A second amazing feature is that most of the P. salinus open reading frames encode brand-new proteins. Of the 2,556 putative protein coding sequences in the P. salinus genome, 93% have no recognizable counterparts among known proteins. Some of the genes found in large DNA viruses are present, such as those encoding DNA polymerase and DNA-dependent RNA polymerase, and several amino acyl-tRNA synthetases, like members of the Megaviridae. Curiously, many of the Pandoravirus coding regions contain intervening sequences, which must be removed by RNA splicing. This process is known to occur only in the cell nucleus, suggesting that some Pandoravirus transcription occurs in that organelle. The lack of gene homology leads to authors to conclude that ‘no microorganism closely related to P. salinus has ever been sequenced’.

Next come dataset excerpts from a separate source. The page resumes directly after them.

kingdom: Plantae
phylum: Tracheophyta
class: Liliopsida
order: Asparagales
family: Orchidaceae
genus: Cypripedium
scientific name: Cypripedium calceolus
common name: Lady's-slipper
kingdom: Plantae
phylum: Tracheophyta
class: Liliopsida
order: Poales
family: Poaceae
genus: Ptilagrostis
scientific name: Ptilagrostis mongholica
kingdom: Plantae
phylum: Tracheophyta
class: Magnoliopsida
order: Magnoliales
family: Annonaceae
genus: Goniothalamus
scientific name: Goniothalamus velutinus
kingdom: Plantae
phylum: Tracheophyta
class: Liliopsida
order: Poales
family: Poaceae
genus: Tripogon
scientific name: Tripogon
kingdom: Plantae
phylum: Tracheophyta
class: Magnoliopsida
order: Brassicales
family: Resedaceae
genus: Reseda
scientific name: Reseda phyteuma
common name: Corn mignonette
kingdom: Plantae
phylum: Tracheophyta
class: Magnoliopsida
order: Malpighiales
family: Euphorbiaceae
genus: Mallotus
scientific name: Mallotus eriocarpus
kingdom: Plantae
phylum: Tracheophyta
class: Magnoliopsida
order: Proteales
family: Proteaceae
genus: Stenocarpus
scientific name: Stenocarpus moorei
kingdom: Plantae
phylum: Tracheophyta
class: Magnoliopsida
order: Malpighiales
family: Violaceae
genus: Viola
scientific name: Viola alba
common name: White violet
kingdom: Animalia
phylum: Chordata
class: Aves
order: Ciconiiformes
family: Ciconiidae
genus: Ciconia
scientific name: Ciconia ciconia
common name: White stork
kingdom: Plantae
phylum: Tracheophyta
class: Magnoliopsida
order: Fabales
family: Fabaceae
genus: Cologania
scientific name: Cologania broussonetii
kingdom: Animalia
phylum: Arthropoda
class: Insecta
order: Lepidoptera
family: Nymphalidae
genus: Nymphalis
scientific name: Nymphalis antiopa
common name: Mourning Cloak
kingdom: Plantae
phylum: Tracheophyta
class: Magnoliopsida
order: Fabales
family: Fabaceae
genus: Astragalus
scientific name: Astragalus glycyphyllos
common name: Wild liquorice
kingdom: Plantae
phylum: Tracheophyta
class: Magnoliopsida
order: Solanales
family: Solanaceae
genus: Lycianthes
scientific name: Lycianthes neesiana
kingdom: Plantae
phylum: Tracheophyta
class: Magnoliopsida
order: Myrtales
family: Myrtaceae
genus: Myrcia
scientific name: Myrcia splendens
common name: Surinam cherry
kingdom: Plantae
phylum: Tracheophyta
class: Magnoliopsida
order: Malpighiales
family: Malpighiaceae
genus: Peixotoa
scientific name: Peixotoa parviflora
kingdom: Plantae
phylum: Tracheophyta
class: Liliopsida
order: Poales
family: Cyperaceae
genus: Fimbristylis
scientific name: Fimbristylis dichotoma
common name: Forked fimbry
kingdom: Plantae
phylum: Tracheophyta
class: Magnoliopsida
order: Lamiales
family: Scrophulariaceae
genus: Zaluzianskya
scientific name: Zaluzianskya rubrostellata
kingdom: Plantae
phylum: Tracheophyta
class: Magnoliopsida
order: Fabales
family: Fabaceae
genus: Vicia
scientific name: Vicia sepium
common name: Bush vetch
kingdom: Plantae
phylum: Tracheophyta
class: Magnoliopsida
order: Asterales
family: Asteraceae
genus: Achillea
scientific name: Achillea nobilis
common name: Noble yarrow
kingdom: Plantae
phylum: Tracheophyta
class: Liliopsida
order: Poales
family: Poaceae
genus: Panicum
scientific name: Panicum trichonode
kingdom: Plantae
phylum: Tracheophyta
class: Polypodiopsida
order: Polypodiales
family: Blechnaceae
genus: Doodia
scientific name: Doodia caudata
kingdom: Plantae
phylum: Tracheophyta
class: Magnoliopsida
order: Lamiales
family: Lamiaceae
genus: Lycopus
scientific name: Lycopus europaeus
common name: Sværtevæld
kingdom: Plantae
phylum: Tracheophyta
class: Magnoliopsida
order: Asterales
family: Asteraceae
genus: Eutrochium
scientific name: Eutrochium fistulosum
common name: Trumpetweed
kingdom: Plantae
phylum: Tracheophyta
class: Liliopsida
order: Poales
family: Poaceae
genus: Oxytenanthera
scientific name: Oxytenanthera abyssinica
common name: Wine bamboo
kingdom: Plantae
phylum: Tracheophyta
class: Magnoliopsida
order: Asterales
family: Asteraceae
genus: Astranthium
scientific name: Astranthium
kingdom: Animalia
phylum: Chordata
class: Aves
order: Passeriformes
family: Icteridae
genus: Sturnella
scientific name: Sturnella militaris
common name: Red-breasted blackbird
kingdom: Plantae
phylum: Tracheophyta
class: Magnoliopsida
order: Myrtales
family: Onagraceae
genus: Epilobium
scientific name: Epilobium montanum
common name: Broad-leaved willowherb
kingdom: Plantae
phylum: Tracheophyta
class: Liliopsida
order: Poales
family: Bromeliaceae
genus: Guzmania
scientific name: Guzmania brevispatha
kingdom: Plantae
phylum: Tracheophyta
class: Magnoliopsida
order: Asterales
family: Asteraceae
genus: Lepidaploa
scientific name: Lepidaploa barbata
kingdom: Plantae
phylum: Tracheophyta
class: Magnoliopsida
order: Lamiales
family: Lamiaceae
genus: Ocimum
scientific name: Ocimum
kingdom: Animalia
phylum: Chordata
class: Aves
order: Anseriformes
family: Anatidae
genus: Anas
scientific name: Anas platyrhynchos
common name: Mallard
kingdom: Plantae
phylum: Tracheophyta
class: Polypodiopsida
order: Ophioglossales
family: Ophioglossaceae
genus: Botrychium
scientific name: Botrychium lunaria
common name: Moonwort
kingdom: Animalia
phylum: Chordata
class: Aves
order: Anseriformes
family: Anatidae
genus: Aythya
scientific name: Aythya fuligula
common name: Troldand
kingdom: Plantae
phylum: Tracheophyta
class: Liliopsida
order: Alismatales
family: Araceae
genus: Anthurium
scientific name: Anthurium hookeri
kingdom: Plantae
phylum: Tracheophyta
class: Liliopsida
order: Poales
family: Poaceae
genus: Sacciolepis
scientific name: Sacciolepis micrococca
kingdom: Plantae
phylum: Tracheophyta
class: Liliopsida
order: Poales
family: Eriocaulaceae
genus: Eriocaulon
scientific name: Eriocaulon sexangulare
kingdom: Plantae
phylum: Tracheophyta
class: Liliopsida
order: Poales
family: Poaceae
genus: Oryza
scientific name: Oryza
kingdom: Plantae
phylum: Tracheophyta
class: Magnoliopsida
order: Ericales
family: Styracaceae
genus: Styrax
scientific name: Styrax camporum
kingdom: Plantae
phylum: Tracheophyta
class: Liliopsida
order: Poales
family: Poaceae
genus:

I am also impressed by what the authors describe as the ‘alien morphological features’ of the virions. The oval-shaped particles are 1 micron in length and 0.5 microns in diameter, easily visible by light microscopy. They are wrapped in a three-layered envelope with a pore at one end of the particle, and resemble nothing that has ever been seen before (see photograph).

How much bigger can viruses get? I don’t know the answer but I would guess even bigger than Pandoraviruses. The membranous Pandoravirus particle could easily accommodate even larger genomes. How big can a virus get and still be a virus? The answer to that question is easy: it is a virus as long as it requires a cell for replication.

These remarkable findings further emphasize the need for scientists to pursue their curiosity, and not only work on problems of obvious medical relevance. As the authors write,

This work is a reminder that our census of the microbial diversity is far from comprehensive and that some important clues about the fundamental nature of the relationship between the viral and the cellular world might still lie within unexplored environments.

Continuing their playful naming of giant viruses, the authors note that the name Pandoravirus reflects their ‘lack of similarity with previously described microorganisms and the surprises expected from their future study’.